Instructions for the task:
Only the pictures stay out; every record is to be quoted exactly.
** Opening Exercise input block **
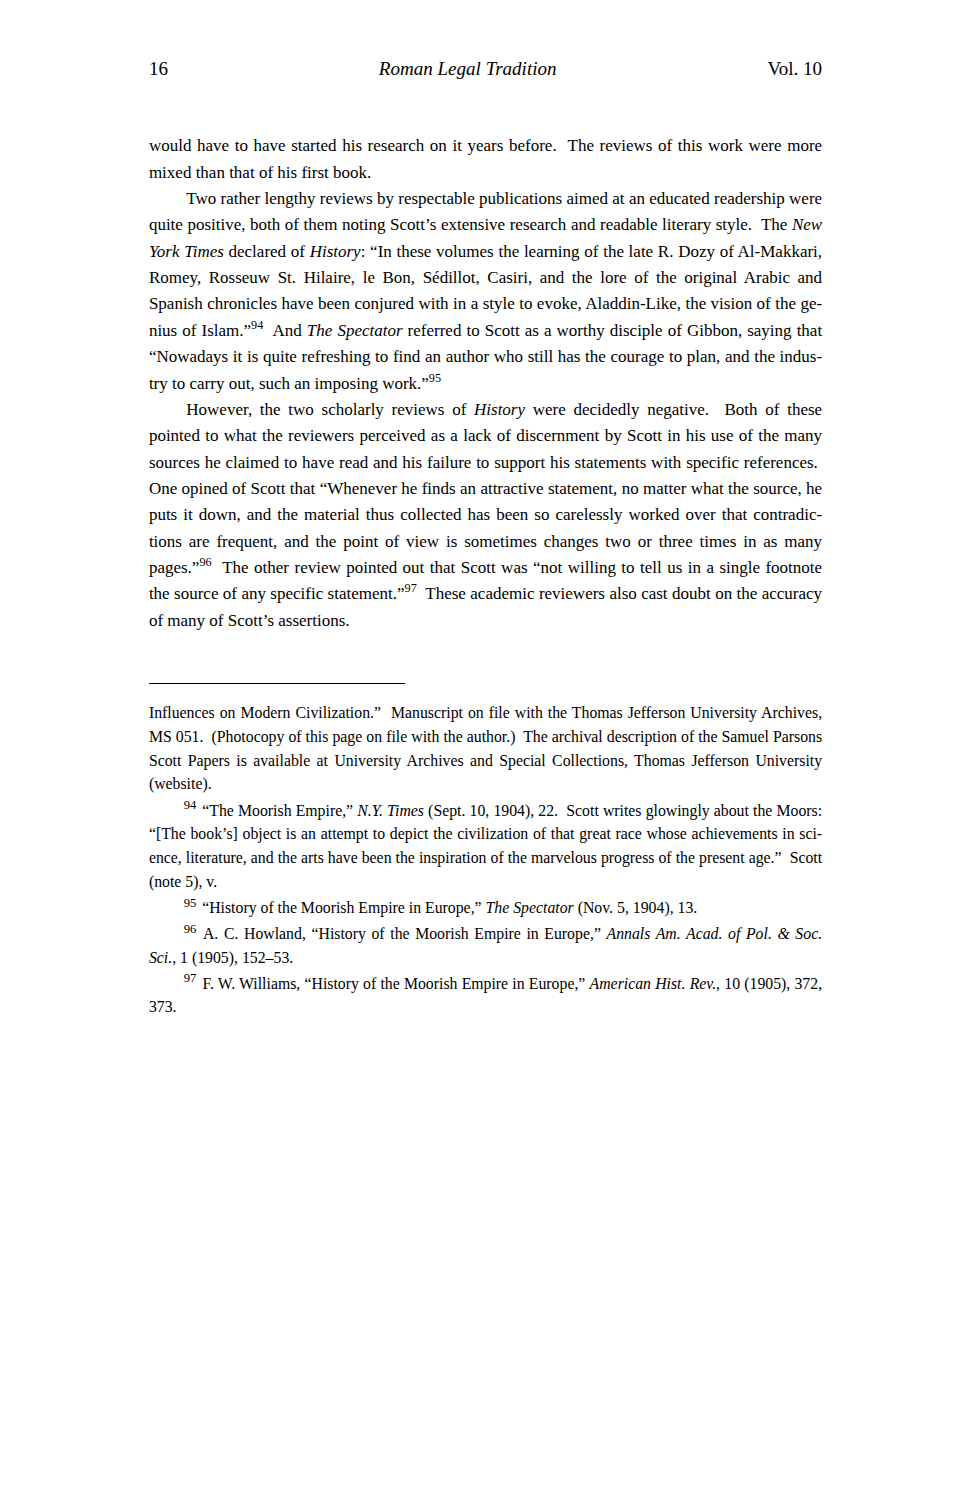16 Roman Legal Tradition Vol. 10
would have to have started his research on it years before. The reviews of this work were more mixed than that of his first book.
Two rather lengthy reviews by respectable publications aimed at an educated readership were quite positive, both of them noting Scott’s extensive research and readable literary style. The New York Times declared of History: “In these volumes the learning of the late R. Dozy of Al-Makkari, Romey, Rosseuw St. Hilaire, le Bon, Sédillot, Casiri, and the lore of the original Arabic and Spanish chronicles have been conjured with in a style to evoke, Aladdin-Like, the vision of the genius of Islam.”94 And The Spectator referred to Scott as a worthy disciple of Gibbon, saying that “Nowadays it is quite refreshing to find an author who still has the courage to plan, and the industry to carry out, such an imposing work.”95
However, the two scholarly reviews of History were decidedly negative. Both of these pointed to what the reviewers perceived as a lack of discernment by Scott in his use of the many sources he claimed to have read and his failure to support his statements with specific references. One opined of Scott that “Whenever he finds an attractive statement, no matter what the source, he puts it down, and the material thus collected has been so carelessly worked over that contradictions are frequent, and the point of view is sometimes changes two or three times in as many pages.”96 The other review pointed out that Scott was “not willing to tell us in a single footnote the source of any specific statement.”97 These academic reviewers also cast doubt on the accuracy of many of Scott’s assertions.
Influences on Modern Civilization.” Manuscript on file with the Thomas Jefferson University Archives, MS 051. (Photocopy of this page on file with the author.) The archival description of the Samuel Parsons Scott Papers is available at University Archives and Special Collections, Thomas Jefferson University (website).
94 “The Moorish Empire,” N.Y. Times (Sept. 10, 1904), 22. Scott writes glowingly about the Moors: “[The book’s] object is an attempt to depict the civilization of that great race whose achievements in science, literature, and the arts have been the inspiration of the marvelous progress of the present age.” Scott (note 5), v.
95 “History of the Moorish Empire in Europe,” The Spectator (Nov. 5, 1904), 13.
96 A. C. Howland, “History of the Moorish Empire in Europe,” Annals Am. Acad. of Pol. & Soc. Sci., 1 (1905), 152–53.
97 F. W. Williams, “History of the Moorish Empire in Europe,” American Hist. Rev., 10 (1905), 372, 373.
** Closing Exercise input block **
Problem solution:
16 Roman Legal Tradition Vol. 10
would have to have started his research on it years before. The reviews of this work were more mixed than that of his first book.
Two rather lengthy reviews by respectable publications aimed at an educated readership were quite positive, both of them noting Scott’s extensive research and readable literary style. The New York Times declared of History: “In these volumes the learning of the late R. Dozy of Al-Makkari, Romey, Rosseuw St. Hilaire, le Bon, Sédillot, Casiri, and the lore of the original Arabic and Spanish chronicles have been conjured with in a style to evoke, Aladdin-Like, the vision of the genius of Islam.”94 And The Spectator referred to Scott as a worthy disciple of Gibbon, saying that “Nowadays it is quite refreshing to find an author who still has the courage to plan, and the industry to carry out, such an imposing work.”95
However, the two scholarly reviews of History were decidedly negative. Both of these pointed to what the reviewers perceived as a lack of discernment by Scott in his use of the many sources he claimed to have read and his failure to support his statements with specific references. One opined of Scott that “Whenever he finds an attractive statement, no matter what the source, he puts it down, and the material thus collected has been so carelessly worked over that contradictions are frequent, and the point of view is sometimes changes two or three times in as many pages.”96 The other review pointed out that Scott was “not willing to tell us in a single footnote the source of any specific statement.”97 These academic reviewers also cast doubt on the accuracy of many of Scott’s assertions.
Influences on Modern Civilization.” Manuscript on file with the Thomas Jefferson University Archives, MS 051. (Photocopy of this page on file with the author.) The archival description of the Samuel Parsons Scott Papers is available at University Archives and Special Collections, Thomas Jefferson University (website).
94 “The Moorish Empire,” N.Y. Times (Sept. 10, 1904), 22. Scott writes glowingly about the Moors: “[The book’s] object is an attempt to depict the civilization of that great race whose achievements in science, literature, and the arts have been the inspiration of the marvelous progress of the present age.” Scott (note 5), v.
95 “History of the Moorish Empire in Europe,” The Spectator (Nov. 5, 1904), 13.
96 A. C. Howland, “History of the Moorish Empire in Europe,” Annals Am. Acad. of Pol. & Soc. Sci., 1 (1905), 152–53.
97 F. W. Williams, “History of the Moorish Empire in Europe,” American Hist. Rev., 10 (1905), 372, 373.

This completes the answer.